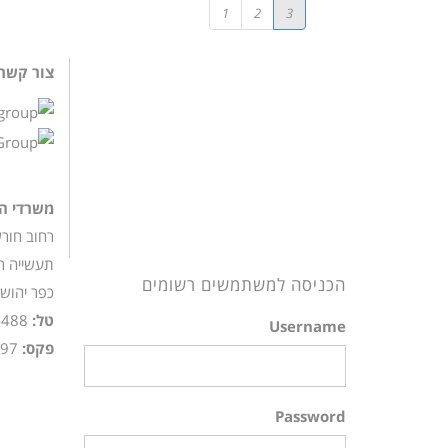
1
2
3
צור קשר
משרדי ה
תעשייה ר
הכניסה למשתמשים רשומים
כפר יהושע 82
טל:
-488
Username
פקס:
97+
Password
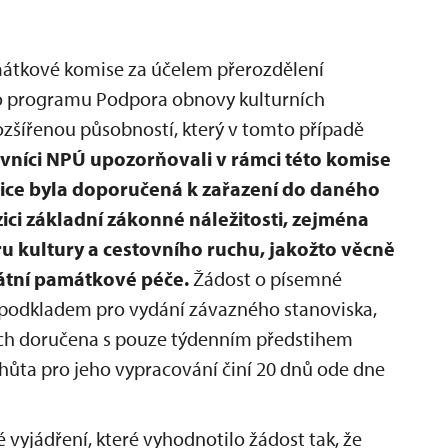
amátkové komise za účelem přerozdělení
ho programu Podpora obnovy kulturních
ozšířenou působností, který v tomto případě
vníci NPÚ upozorňovali v rámci této komise
sice byla doporučená k zařazení do daného
ici základní zákonné náležitosti, zejména
 kultury a cestovního ruchu, jakožto věcně
tátní památkové péče.
Žádost o písemné
 podkladem pro vydání závazného stanoviska,
ích doručena s pouze týdenním předstihem
 lhůta pro jeho vypracování činí 20 dnů ode dne
 vyjádření, které vyhodnotilo žádost tak, že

──────────

Work required
From the records given above, reproduce all text exactly and exclude each picture.

Task response
1
2
3
צור קשר
משרדי ה
תעשייה ר
הכניסה למשתמשים רשומים
כפר יהושע 82
טל:
-488
Username
פקס:
97+
Password
amátkové komise za účelem přerozdělení
ho programu Podpora obnovy kulturních
ozšířenou působností, který v tomto případě
vníci NPÚ upozorňovali v rámci této komise
sice byla doporučená k zařazení do daného
ici základní zákonné náležitosti, zejména
 kultury a cestovního ruchu, jakožto věcně
tátní památkové péče.
Žádost o písemné
 podkladem pro vydání závazného stanoviska,
ích doručena s pouze týdenním předstihem
 lhůta pro jeho vypracování činí 20 dnů ode dne
 vyjádření, které vyhodnotilo žádost tak, že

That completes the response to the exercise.